This repository contains the datives corpus introduced in:
Goodwin, E., Levin, B., & Morgan, E. (2025). Syntactic Choice Is Shaped by Fine-Grained, Item-Specific Knowledge. Proceedings of the Annual Meeting of the Cognitive Science Society, 47.
To reproduce the plots and analyses in the paper, see the code repository.
Note:
A central goal of this corpus was to investigate the distribution of "dative" and "nondative" uses of dative verbs. Non-dative examples include spatial goals, like the one in (2):
(1) Throw the ball to the girl/ throw the girl the ball (Dative Use)
(2) Throw the ball to the ground/ *Throw the ground the ball. (Nondative Use)
The distribution of dative and non-dative uses in the corpus is not representative of their true distribution in the larger text that we sampled from. This is because we sampled and annotated more examples of verbs that had lower relative rates of dative uses: to get enough 'true datives' of these verbs, we had to sample more instances of them, and thus they are overrepresented in the corpus.

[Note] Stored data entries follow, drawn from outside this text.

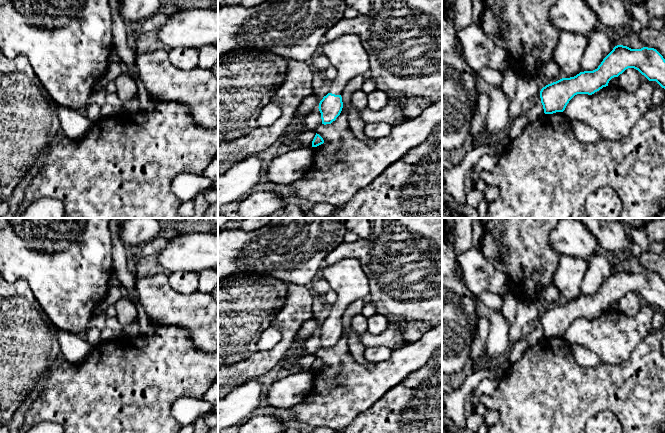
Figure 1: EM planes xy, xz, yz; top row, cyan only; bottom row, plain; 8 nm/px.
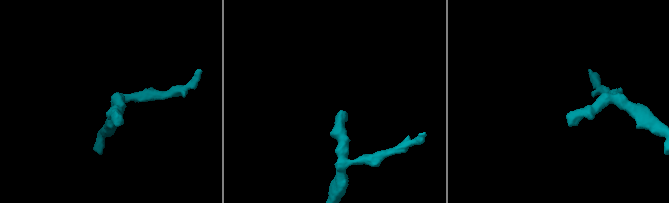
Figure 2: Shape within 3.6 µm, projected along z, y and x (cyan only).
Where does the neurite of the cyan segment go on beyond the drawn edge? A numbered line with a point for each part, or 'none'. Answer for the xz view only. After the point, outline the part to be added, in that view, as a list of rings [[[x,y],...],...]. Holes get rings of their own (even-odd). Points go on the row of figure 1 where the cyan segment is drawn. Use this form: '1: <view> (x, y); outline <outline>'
1: xz (346, 53); outline [[[346,33],[333,41],[323,41],[322,54],[338,71],[330,84],[330,93],[335,95],[341,95],[351,79],[370,68],[369,56],[360,38],[354,34]]]

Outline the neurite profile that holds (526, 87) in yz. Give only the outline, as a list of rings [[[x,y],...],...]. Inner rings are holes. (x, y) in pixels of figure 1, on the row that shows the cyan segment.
[[[519,76],[516,82],[516,94],[509,107],[510,125],[508,136],[513,140],[523,132],[529,123],[523,112],[523,103],[541,91],[541,84],[534,77]]]

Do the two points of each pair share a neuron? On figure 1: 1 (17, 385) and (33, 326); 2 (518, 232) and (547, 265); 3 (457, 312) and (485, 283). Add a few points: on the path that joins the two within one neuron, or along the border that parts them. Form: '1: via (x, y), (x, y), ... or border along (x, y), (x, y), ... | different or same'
1: via (17, 370), (18, 341) | same
2: via (526, 240), (528, 246), (539, 257) | same
3: border along (462, 276), (464, 285), (476, 298) | different

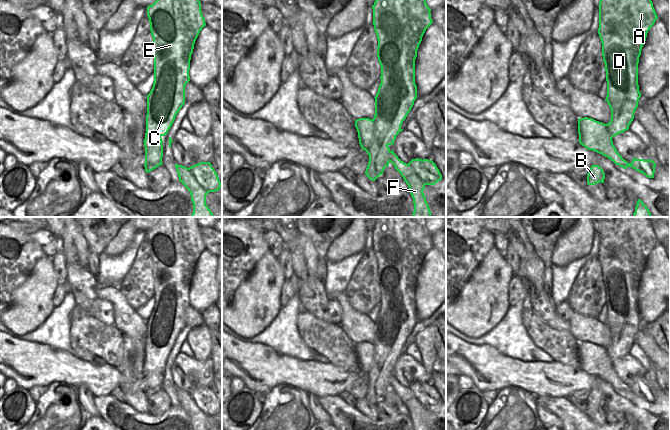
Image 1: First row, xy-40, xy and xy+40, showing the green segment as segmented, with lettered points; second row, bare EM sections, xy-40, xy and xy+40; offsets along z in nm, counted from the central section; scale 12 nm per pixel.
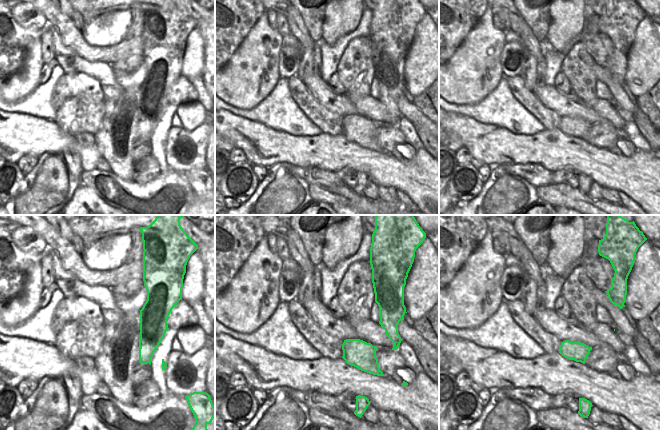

Also, for take, which is extremely frequent and has many non-dative senses, we found that we had to automatically filtered the most common non-dative senses (e.g. take the bus/train/taxi to somewhere) before annotating.
Thus, if you want an estimate of a verbs' frequency (in a dative or non-dative structure) please use the gold_structural_preferences dataframe, rather than calculating directly from the corpus.
Surface metrics: means the metric is calculated over things with dative surface syntax, but not necessarily dative semantics (Stanza parsed it into a V NP NP or V NP to-PP, but it could have been for example a spatial goal like "throw the glass to the floor").
Imputed dative metrics: are estimated metrics for the datives-only, based on the dative yield we had after sampling and annotating for dative status.
Nondative DO skew: Of the examples which were judged nondative, the proportion that had the V NP NP syntax
Frequency: is the instances per billion words
Projected instances by college age: We multiply the estimated frequency per billion words by *.35, which assumes that by roughly age 20 speakers have heard roughly 350 million words. This is the more generous estimate used in Levy et al., 2012 (see footnote 9):
Levy, R., Fedorenko, E., Breen, M., & Gibson, E. (2012). The processing of extraposed structures in English. Cognition, 122(1), 12–36. https://doi.org/10.1016/j.cognition.2011.07.012
The CSV is the same data as the RDS file- I just added this for convenience.